Of course, the alliance of the capitalist West and the USSR hardly survived the end of the war. The Cold War against the Soviet Union was launched in earnest in 1947 and in the US a deep and pervasive witch-hunt was instituted. It fell especially heavily on the Stalinists—but it was far from being restricted to them. As scores of its leaders were indicted and jailed, the CP was virtually friendless, due in no small measure to its shameful conduct during the war.
* * *
A full account of the witch-hunt against Local 544 and the SWP and the Minneapolis “sedition trial” and its aftermath can be found in Teamster Bureaucracy, the fourth volume of Farrell Dobbs’ quartet. The selection of Cannon’s wartime writings, The Socialist Workers Party in World War II (Pathfinder Press: New York, 1975), includes material dealing with the Minneapolis struggle as well as the party’s efforts to defend itself against government harassment on other fronts. And, finally, there is Cannon’s extremely instructive and inspiring Letters From Prison (Pathfinder Press: New York, 1994), proof that he did not waste his period of incarceration.

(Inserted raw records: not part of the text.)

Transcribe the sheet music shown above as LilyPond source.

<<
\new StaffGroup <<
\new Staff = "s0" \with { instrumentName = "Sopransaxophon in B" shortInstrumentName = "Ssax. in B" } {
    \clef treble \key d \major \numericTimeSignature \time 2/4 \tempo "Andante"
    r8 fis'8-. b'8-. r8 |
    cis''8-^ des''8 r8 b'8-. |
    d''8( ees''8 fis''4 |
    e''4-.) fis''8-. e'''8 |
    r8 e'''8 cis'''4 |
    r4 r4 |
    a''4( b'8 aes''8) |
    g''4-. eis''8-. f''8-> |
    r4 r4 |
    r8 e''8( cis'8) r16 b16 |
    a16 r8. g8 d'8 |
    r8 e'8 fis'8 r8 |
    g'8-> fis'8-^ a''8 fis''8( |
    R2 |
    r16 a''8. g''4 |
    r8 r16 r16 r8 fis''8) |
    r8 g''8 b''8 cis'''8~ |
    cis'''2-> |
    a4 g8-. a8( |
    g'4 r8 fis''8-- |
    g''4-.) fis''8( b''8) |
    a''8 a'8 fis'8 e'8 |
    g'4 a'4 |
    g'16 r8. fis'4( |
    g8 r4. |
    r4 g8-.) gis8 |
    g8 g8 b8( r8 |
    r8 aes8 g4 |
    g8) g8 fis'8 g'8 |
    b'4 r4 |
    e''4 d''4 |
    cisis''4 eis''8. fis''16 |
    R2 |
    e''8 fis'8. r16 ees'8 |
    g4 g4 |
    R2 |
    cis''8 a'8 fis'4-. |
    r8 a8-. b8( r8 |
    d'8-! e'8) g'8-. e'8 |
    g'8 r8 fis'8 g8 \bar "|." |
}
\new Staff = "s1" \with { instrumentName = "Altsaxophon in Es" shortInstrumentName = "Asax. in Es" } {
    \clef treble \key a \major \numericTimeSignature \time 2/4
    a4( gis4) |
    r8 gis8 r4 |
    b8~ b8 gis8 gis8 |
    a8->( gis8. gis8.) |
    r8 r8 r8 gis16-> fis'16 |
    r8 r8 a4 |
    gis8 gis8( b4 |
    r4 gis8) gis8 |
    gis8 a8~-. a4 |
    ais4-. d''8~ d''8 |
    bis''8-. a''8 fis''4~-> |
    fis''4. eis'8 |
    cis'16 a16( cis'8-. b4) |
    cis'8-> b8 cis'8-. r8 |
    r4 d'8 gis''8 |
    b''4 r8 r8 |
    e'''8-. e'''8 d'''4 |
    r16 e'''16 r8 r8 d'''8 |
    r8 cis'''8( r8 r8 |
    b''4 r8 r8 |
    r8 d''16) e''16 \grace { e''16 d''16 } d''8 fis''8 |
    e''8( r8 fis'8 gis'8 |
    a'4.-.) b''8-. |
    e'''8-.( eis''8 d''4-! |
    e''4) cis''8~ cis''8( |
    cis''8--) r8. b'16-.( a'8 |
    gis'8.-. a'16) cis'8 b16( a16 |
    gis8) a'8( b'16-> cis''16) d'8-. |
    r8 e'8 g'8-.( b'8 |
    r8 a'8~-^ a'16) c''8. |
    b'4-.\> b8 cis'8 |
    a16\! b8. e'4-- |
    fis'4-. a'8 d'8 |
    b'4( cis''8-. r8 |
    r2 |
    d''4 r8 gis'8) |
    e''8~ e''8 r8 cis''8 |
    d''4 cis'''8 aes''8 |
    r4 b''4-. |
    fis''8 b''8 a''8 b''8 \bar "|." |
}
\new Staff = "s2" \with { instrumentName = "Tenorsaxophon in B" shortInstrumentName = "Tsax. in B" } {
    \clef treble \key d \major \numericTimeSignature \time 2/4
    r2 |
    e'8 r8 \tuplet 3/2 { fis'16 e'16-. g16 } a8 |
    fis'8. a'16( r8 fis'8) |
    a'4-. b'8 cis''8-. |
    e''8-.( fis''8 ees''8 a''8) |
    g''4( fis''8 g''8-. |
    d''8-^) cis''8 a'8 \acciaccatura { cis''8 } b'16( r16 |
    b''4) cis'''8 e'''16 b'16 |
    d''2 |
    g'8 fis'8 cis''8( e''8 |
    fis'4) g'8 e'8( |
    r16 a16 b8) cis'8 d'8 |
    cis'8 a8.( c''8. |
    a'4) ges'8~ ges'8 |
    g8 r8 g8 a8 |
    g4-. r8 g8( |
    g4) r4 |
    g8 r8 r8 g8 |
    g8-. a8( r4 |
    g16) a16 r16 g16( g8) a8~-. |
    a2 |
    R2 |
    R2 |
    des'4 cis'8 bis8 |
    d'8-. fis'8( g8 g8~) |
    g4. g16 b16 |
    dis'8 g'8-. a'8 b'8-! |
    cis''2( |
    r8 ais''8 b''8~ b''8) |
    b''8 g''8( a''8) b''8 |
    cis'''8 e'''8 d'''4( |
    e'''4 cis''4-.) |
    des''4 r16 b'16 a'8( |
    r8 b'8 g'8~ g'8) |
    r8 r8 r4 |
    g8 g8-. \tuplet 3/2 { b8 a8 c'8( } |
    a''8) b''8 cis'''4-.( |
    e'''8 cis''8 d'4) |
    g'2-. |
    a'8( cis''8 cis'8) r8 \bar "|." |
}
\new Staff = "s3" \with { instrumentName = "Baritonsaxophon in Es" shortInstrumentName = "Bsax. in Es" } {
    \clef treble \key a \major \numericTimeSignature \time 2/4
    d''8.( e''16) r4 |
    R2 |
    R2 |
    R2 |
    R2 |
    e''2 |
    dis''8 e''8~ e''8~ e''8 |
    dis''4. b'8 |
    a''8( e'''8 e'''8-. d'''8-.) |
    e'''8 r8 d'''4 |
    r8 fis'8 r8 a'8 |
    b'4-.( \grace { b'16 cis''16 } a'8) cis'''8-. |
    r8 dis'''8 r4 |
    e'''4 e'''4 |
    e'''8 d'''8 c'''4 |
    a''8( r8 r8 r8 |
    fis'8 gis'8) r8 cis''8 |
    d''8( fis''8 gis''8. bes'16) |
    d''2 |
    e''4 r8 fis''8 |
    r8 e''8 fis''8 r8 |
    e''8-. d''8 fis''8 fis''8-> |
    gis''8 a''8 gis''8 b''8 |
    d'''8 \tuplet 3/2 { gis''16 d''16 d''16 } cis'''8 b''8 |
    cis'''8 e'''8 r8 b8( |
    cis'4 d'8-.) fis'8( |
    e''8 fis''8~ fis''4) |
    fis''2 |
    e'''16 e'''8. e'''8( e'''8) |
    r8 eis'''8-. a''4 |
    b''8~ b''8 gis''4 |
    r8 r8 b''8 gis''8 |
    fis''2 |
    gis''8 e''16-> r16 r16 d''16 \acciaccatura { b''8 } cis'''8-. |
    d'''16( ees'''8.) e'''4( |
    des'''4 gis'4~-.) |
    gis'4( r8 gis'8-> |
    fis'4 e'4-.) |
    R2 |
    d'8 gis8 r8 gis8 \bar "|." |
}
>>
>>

Those wanting an overview of Cannon’s life and work, as well as an analysis of the more recent evolution of the SWP, can consult Dave Holmes et al, Building the Revolutionary Party: An Introduction to James P. Cannon (Resistance Books: Chippendale, 1997).
* * *
Minor stylistic and spelling changes have been made to the texts for ease of reading. Similarly, the subheads in Cannon’s courtroom testimony have been inserted by the editors. All quotations have been checked and the sources indicated in the endnotes.